Il mondo protestante si è accostato a questa notizia con un interesse tutto particolare, perché a Utet si dovevano anche delle collane prestigiose, e fondamentali in un periodo ben preciso della nostra storia culturale: i «Classici delle religioni», volumi rilegati con copertina telata, dedicati a grandi classici del pensiero teologico, i cui titoli erano addirittura articolati in alcune sottosezioni: le religioni orientali (diretta da Oscar Botto, docente di Indologia all’Università di Torino), la religione ebraica; la religione islamica; la religione cattolica, le altre confessioni cristiane. Qui vide la luce la pubblicazione italiana dell’Istituzione della religione cristiana di Calvino, nella traduzione (dal latino e dal francese del ‘500) di Mario Musacchio e Oriana Bert, e con la cura del pastore Giorgio Tourn. «In quegli anni la Utet pubblicava una serie di grandi classici del pensiero – ricorda il pastore –; un’operazione di divulgazione “alta”, scientifica non in quanto destinata a specialisti o universitari, ma proprio per il suo livello. Era pensata per un pubblico colto, culturalmente preparato, includeva testi di economia, letteratura, politica, e tra i vari filoni era stato inserito anche quello religioso. Questo non era inteso come fatto ecclesiastico, ma come uno degli elementi culturali fondamentali, qui stava l’innovazione». Infatti, era un vero e proprio “salto di qualità” nel panorama editoriale, in anni in cui anche altri editori non specificamente religiosi andavano acquisendo importanti titoli della teologia protestante: Bompiani, nella collana diretta da Paolo De Benedetti («La ricerca religiosa – Studi e testi») aveva messo in catalogo l’Etica di Bonhoeffer nella traduzione del pastore Aldo Comba (1969) e nello stesso anno l’estratto Lettere a un amico, già pubblicate in Resistenza e resa, e ancora una Antologia di testi di Karl Barth era stata inserita nella collana «Portico»; invece Feltrinelli di Barth nel 1962 aveva pubblicato il commento alla Lettera ai Romani nella traduzione di Giovanni Miegge . Ma erano autori del ‘900.
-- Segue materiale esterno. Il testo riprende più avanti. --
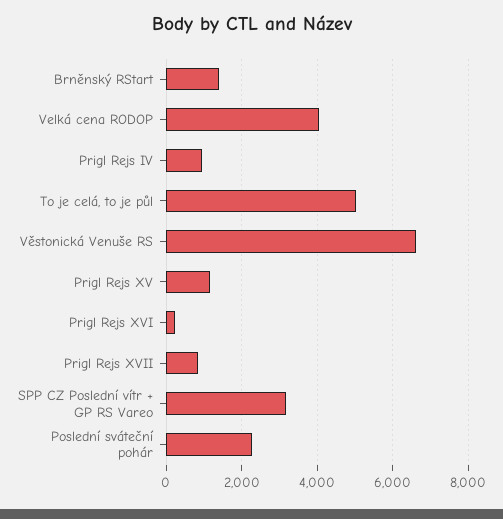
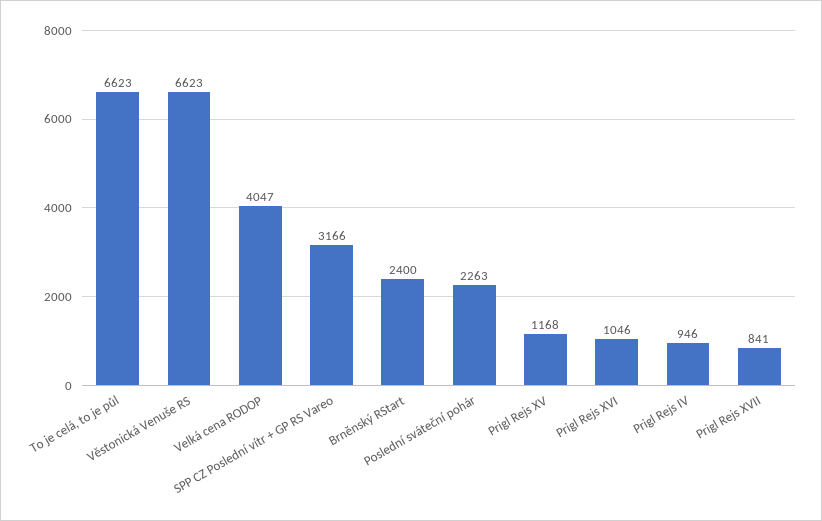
Brněnský RStart: 1400 -> 2400
To je celá, to je půl: 5000 -> 6623
Prigl Rejs XVI: 200 -> 1046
La serie ideata da Utet era un’altra cosa, cercava i classici: «Nell’ambito religioso, già più problematico rispetto agli altri, erano stati inseriti i testi protestanti, una cosa inedita – prosegue Tourn –. Abbiamo così gli Scritti religiosi di Lutero curati da Valdo Vinay insieme a Giovanni Miegge, ed era la prima volta che Lutero entrava in una biblioteca italiana. E poi l’Istituzione di Calvino. Centrale in questo progetto editoriale è stato lo storico Luigi Firpo, figura emblematica anche di un clima di grande ricerca e fermento che si esprimeva anche nei convegni storici della Società di Studi valdesi, ai quali lo stesso prof. Firpo partecipava». Un lavoro appassionante e faticoso, svolto nella consapevolezza di fare qualcosa di importante per la cultura italiana. E va dato atto che la nuova configurazione aziendale nel 2009 pubblicò un’edizione economica dell’Istituzione, sempre in due volumi, più piccoli. Fu un ulteriore bel segnale, che speriamo di vedere ancora.